President, Louisiana School Boards Association

 

        Superintendent Paul Pastorek announced, Monday, to Louisiana School Boards Association leadership that his proposal for first round funding in the Race to the Top had not been successful and that Tennessee and Delaware were the only two of the final 16 state competitors selected.  Louisiana’s ranking was eleventh among the sixteen finalists.

            The Louisiana School Boards Association’s opposition to the Louisiana proposal was clearly stated at the outset.  Because of the provision that at the termination of the grant, the local districts would be required to find continued support from its own sources indicated to most boards that it was not fiscally responsible to take part in the one-time stimulus funded program.  Such a position is similar to the stance taken by Gov. Bobby Jindal on rejecting non-reoccurring stimulus funding for continuing programs. 

             In addition, the National Research Council clearly warned the U.S. Department of Education against over-reliance on testing in evaluating teacher performance.  The declared lack of research supporting such over-reliance provided further grounds for LSBA positioning on the RTTT application.

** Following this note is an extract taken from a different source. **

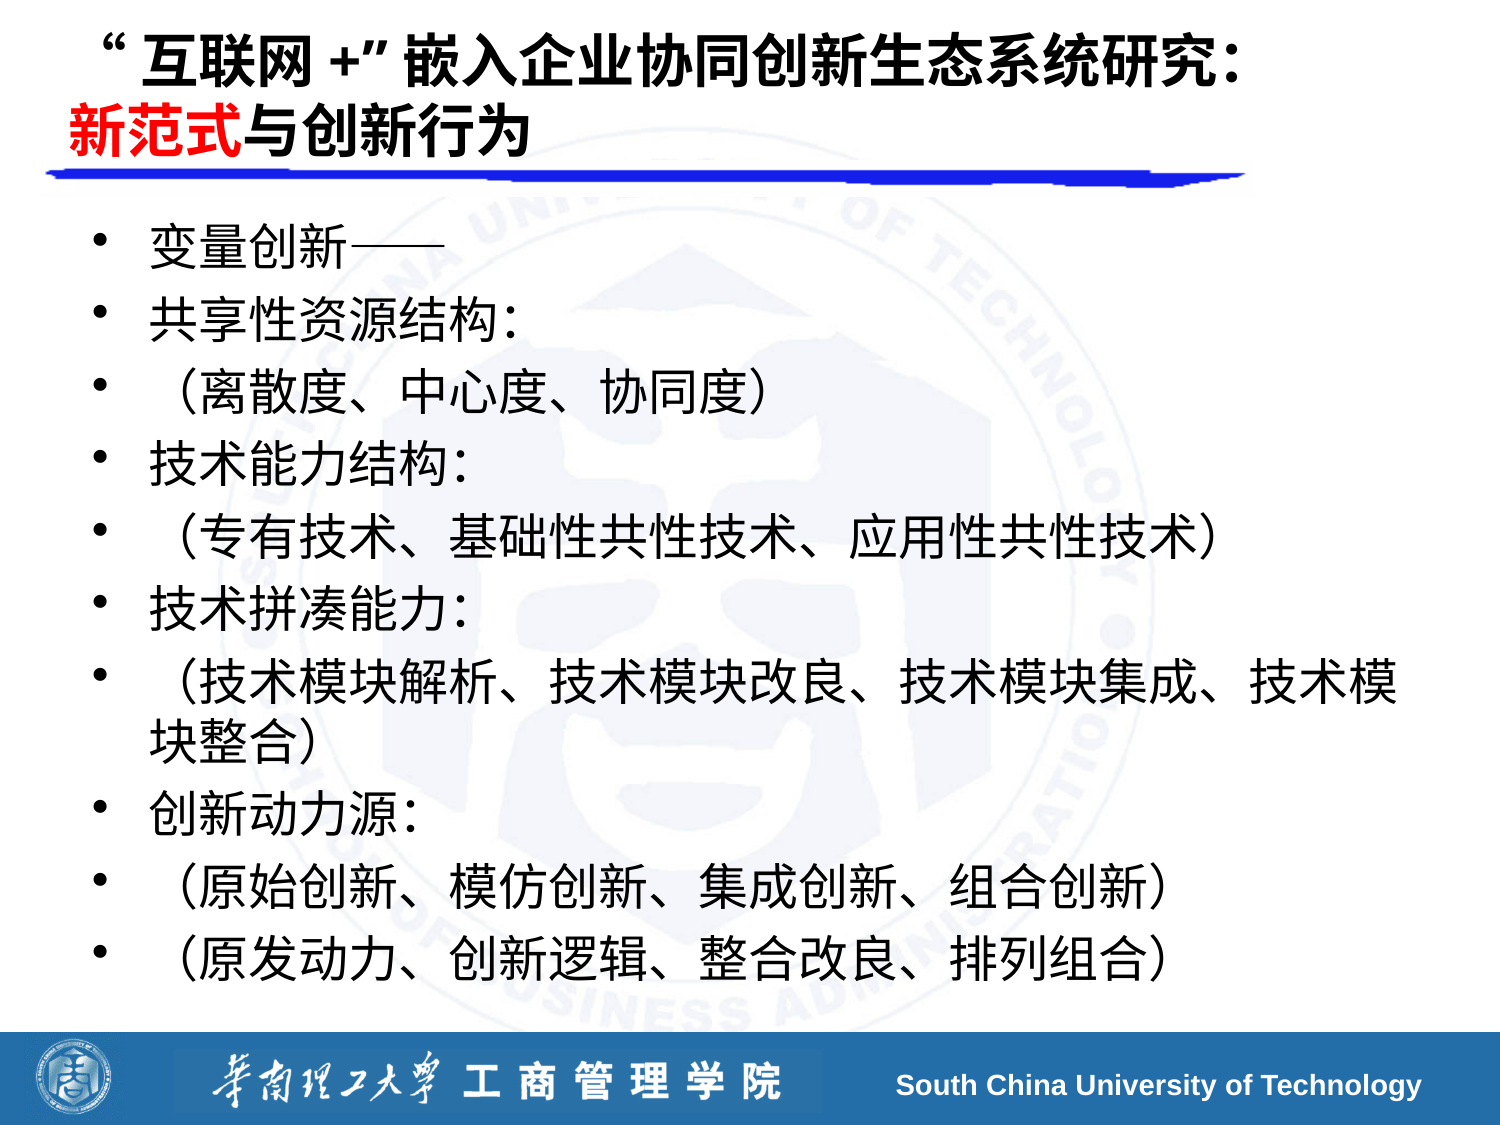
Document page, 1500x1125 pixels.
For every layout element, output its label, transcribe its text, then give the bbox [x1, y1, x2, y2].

            LSBA’s position that these conditions alone precluded its support in no way should be interpreted as resistance to change.  LSBA members struggled to bring about constructive change over dozens of years and is reflected in gradually improving schools and test performance.  LSBA’s opposition was also based upon the contract language that required long term commitments to programs that were in no way defined.  In the RTTT reviewers’ reports can be found several flaws that would have come back to haunt participating districts.  One RTTT reviewer concluded, in his review of the Louisiana proposal, "It’s not clear that the Department of Education has the capacity to carry out this agenda.” 

             Finally, the LSBA position on the imprudence of signing a contract with unclear definitions can be found in the RTTT reviewer comments.  One technical reviewer comment observed, that apparently, "LA hopes to scale up R2T by a small seed fund-undefined, information, and a demonstration effect and public and peer pressure.  It seems to hope that these plus the goals set in the existing State plan and a passing reference to technical assistance will motivate other LEAs.  This is not sufficient.  There will not be any significant and lasting state wide impact as a result of this plan.”

            LSBA’s leadership can be counted upon to continue to work toward meaningful and constructive change, and to work at safeguarding its member districts against intrusion of the federal government into education that has historically been the province of the community.  The entire tenor of the RTTT proposal was to emphasize federal and state undue influence.  LSBA membership clearly is not supportive of this principle.